## BEGIN Text
Furthermore, the Paley Center for Media in Beverly Hills is currently showing a pop-up exhibition of Crabtree’s actual Handmaid’s Tale costumes for those ladies who want to make sure they’ve copied Offred down to the tiniest stitching detail. And then there are the endless media interviews with Crabtree (Vanity Fair‘s”The Hidden Meaning in Those Eerie Costumes,” Think Progress‘s “Dressing for Dystopia”) in which the designer—like practically every media commentator on the Hulu show—links the series’ darkness (or redness, if you will) to the current dystopian rule of President You Know Who:
Even before The Handmaid’s Tale began its series run on May 1, women were crafting their own homemade Handmaid outfits. A bunch of them showed clad in red capes and white bonnets at a session of the Texas Legislature in March to protest abortion restrictions that the lawmakers were then debating.
Now there are lots of possible reasons for the fascination with this one particular costume: Handmaid red is the new pussy hat pink. My own theory is what I call the 50 Shades of Red theory: Women love them some fantasy of being dominated, and what could be more submissive than wearing one of those eyesight-confining white bonnets, sort of like the blindfold that Anastasia of the other 50 Shades fame is obliged to wear at the behest of her own particular Commander. That plus a dress that screams, “Hey, I’m fertile! Come and get me!”
Indeed in real life, if the few fertile women left—who would coincidentally be young women at their peak of attractiveness—were walking around announcing their childbearing eligibility by their conspicuous clothing, men, instead of enslaving them, would be fighting over them like wolves over deer carcasses. There wouldn’t be a Republic of Gilead. There would be Armageddon.
## END Text
Retype the passage about the Handmaid's Tale costumes word for word, starting at "Furthermore, the Paley" and ending at "were then debating.".
## BEGIN Dataset extract
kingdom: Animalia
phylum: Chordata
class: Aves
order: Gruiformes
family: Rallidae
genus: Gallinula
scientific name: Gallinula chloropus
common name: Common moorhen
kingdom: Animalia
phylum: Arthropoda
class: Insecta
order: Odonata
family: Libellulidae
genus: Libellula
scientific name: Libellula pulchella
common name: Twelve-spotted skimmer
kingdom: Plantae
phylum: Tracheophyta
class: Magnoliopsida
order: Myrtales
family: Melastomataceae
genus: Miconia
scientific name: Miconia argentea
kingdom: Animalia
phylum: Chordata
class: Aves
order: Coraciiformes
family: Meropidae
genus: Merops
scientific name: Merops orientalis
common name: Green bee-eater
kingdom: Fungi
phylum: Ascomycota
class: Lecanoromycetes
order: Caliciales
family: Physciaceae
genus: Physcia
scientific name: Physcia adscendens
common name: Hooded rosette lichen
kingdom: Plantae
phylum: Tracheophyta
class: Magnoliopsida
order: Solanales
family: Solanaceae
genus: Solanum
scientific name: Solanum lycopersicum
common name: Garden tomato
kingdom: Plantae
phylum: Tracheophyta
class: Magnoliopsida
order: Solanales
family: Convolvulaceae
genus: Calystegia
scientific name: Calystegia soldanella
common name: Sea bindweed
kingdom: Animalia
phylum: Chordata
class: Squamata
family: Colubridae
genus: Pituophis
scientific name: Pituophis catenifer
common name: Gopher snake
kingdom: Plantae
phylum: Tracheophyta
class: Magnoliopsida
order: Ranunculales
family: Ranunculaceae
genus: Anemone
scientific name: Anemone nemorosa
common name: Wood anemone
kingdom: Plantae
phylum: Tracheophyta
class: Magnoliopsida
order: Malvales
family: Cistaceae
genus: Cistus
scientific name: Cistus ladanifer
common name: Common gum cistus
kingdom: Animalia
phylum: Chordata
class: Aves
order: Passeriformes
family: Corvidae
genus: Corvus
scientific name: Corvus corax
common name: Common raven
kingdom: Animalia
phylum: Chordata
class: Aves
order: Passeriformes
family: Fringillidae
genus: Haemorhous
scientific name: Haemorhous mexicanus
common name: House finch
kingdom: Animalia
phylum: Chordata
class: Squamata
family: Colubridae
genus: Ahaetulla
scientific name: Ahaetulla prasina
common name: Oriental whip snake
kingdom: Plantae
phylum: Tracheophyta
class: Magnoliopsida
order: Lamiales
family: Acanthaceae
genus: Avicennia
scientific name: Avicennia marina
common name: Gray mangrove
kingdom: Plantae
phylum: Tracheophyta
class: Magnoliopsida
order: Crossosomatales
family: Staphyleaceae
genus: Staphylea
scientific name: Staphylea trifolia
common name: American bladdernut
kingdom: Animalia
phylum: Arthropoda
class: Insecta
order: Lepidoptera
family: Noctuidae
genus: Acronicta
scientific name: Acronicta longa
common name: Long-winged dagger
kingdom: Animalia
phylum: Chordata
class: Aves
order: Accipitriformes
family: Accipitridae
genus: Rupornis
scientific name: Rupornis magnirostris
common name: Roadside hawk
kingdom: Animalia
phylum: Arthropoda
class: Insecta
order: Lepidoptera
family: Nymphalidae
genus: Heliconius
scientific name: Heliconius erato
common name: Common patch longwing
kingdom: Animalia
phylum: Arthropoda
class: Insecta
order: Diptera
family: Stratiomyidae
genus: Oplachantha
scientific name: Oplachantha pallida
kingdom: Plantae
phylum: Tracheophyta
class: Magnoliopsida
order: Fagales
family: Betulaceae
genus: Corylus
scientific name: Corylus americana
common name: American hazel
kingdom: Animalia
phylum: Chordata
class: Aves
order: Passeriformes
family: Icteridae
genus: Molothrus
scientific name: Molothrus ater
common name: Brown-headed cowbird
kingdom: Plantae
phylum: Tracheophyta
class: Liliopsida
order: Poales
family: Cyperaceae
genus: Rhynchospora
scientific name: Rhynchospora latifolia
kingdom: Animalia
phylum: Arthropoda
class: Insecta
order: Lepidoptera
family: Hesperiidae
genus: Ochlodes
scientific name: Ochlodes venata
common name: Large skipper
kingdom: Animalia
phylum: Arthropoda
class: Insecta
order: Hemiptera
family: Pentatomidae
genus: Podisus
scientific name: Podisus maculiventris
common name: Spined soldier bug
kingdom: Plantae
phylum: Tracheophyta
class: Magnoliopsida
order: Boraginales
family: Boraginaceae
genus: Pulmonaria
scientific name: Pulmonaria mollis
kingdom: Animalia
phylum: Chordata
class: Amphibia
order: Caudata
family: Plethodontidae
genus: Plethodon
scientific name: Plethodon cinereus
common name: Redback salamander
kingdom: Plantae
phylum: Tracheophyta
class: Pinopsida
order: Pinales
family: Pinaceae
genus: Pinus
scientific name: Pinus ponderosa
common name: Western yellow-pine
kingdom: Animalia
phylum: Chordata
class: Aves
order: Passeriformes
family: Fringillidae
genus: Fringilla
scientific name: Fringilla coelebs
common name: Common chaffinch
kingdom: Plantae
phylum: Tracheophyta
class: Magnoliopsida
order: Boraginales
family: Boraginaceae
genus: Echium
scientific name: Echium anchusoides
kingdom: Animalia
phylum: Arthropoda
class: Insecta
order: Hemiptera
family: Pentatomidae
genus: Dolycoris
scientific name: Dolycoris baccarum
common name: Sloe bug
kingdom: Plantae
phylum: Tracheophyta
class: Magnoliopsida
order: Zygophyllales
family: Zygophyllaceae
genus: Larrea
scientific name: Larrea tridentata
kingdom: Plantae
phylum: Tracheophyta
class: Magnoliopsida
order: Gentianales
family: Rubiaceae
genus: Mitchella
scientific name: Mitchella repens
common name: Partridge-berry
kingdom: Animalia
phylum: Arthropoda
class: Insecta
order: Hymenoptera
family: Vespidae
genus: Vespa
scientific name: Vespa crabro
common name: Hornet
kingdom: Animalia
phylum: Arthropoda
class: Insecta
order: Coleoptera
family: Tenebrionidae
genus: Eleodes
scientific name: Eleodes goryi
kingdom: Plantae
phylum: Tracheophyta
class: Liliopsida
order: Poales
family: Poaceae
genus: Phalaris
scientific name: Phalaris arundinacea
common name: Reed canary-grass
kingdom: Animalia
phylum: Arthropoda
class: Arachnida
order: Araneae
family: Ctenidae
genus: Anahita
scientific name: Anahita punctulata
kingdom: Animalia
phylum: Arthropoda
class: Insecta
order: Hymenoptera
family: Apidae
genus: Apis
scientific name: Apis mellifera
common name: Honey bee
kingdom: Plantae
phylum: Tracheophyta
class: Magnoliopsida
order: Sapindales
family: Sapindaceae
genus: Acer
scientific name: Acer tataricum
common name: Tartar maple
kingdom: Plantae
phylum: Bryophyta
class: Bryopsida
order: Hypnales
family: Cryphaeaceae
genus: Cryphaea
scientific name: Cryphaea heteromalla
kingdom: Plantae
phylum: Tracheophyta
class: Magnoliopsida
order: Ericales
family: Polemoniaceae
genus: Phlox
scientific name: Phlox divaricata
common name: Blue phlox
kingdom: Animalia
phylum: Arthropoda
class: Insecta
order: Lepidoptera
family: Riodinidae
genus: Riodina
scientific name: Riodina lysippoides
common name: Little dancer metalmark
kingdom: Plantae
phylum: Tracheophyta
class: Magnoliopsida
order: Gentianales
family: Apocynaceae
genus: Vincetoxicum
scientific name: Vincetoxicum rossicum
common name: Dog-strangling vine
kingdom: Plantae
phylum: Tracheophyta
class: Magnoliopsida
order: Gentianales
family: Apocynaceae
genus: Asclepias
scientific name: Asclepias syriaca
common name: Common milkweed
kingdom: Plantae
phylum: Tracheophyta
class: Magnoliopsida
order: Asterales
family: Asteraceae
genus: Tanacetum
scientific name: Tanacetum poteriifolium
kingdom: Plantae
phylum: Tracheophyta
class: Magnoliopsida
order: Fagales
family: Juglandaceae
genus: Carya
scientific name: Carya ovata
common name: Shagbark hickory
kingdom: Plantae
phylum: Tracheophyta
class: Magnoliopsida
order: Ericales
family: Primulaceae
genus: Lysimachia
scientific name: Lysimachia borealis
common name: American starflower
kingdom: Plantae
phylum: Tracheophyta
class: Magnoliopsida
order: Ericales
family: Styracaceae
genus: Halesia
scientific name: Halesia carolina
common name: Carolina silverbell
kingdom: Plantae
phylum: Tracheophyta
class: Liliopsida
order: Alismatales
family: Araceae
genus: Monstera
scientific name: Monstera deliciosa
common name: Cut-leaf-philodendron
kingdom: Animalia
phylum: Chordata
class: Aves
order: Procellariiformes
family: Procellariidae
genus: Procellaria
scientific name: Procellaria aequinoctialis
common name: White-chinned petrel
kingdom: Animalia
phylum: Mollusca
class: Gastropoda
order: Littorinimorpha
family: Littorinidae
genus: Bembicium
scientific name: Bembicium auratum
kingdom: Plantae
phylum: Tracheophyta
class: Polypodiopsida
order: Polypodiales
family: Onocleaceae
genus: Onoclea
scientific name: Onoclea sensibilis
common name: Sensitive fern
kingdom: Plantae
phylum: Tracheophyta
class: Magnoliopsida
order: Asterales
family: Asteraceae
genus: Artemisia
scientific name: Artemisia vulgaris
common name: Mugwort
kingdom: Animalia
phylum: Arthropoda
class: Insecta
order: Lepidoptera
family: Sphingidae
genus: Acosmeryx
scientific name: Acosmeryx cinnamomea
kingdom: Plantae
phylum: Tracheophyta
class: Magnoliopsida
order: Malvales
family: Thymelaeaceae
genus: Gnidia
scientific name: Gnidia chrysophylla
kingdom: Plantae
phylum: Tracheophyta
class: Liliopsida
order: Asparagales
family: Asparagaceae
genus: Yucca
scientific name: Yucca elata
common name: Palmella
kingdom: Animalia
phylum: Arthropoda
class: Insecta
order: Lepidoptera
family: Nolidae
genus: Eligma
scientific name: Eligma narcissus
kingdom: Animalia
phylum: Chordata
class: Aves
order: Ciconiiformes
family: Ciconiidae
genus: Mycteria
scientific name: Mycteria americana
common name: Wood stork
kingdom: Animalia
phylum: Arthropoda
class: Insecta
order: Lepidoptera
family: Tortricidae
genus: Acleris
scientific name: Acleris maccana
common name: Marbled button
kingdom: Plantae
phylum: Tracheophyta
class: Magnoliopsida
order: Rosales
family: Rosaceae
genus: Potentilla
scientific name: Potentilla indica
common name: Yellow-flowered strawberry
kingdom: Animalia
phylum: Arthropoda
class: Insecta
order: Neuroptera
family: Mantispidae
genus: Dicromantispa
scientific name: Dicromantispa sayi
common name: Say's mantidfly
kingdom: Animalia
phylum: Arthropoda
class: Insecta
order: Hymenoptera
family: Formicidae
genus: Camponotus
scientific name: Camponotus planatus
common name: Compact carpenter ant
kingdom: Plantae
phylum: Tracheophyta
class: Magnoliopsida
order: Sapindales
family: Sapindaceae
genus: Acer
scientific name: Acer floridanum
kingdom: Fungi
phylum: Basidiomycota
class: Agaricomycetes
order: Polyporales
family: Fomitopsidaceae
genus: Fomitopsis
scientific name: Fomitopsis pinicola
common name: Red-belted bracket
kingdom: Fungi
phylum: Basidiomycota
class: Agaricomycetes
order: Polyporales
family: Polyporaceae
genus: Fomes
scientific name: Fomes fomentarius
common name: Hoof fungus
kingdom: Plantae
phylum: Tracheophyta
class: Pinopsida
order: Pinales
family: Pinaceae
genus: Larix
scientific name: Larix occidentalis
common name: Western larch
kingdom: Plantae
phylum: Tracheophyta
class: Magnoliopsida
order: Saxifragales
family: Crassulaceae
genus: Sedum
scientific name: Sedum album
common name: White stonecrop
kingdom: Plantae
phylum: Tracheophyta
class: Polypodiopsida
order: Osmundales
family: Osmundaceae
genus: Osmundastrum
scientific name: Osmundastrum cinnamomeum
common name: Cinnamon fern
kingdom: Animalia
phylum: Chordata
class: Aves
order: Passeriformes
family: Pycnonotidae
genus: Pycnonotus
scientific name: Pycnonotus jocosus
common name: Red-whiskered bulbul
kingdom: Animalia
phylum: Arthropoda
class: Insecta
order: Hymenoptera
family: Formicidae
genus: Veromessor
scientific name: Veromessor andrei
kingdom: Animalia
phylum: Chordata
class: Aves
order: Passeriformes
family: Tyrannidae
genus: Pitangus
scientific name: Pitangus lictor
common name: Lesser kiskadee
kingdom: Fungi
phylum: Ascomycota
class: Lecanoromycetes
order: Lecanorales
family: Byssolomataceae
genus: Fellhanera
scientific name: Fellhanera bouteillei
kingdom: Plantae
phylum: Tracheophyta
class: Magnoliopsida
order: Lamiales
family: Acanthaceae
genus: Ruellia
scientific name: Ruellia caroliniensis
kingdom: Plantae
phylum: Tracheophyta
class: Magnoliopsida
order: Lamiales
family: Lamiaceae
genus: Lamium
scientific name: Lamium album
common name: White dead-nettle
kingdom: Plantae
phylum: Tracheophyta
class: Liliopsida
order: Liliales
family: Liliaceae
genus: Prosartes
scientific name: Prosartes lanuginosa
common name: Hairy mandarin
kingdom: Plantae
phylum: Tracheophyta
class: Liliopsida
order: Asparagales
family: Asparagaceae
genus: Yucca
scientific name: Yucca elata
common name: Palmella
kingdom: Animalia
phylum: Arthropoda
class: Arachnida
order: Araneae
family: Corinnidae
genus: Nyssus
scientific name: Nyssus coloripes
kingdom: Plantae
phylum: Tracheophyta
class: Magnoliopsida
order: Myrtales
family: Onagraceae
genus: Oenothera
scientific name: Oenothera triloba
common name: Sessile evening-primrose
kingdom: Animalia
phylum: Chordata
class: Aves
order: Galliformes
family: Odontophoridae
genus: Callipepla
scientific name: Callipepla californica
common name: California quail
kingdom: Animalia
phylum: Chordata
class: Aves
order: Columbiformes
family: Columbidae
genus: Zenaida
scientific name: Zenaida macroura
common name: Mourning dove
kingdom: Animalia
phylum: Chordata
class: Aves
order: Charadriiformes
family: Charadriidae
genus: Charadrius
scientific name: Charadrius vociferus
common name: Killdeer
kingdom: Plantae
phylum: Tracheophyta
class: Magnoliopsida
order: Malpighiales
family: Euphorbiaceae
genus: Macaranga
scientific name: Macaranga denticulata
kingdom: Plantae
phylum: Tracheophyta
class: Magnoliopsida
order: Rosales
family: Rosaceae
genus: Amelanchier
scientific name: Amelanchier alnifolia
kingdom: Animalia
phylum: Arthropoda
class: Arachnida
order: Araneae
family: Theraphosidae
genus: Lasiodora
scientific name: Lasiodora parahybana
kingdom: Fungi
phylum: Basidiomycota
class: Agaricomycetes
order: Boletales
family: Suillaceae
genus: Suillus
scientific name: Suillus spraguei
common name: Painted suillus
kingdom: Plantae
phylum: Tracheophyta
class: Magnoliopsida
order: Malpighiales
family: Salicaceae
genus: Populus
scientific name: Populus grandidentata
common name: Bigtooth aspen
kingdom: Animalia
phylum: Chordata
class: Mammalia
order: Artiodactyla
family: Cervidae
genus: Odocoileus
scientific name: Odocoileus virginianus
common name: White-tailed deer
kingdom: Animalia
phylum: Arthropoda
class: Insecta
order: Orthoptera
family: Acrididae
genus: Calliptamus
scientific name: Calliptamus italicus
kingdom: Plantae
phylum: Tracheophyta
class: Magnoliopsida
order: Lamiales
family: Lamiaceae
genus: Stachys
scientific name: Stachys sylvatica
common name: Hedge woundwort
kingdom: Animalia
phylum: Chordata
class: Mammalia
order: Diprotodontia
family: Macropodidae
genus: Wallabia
## END Dataset extract
Final result:
Furthermore, the Paley Center for Media in Beverly Hills is currently showing a pop-up exhibition of Crabtree’s actual Handmaid’s Tale costumes for those ladies who want to make sure they’ve copied Offred down to the tiniest stitching detail. And then there are the endless media interviews with Crabtree (Vanity Fair‘s”The Hidden Meaning in Those Eerie Costumes,” Think Progress‘s “Dressing for Dystopia”) in which the designer—like practically every media commentator on the Hulu show—links the series’ darkness (or redness, if you will) to the current dystopian rule of President You Know Who:
Even before The Handmaid’s Tale began its series run on May 1, women were crafting their own homemade Handmaid outfits. A bunch of them showed clad in red capes and white bonnets at a session of the Texas Legislature in March to protest abortion restrictions that the lawmakers were then debating.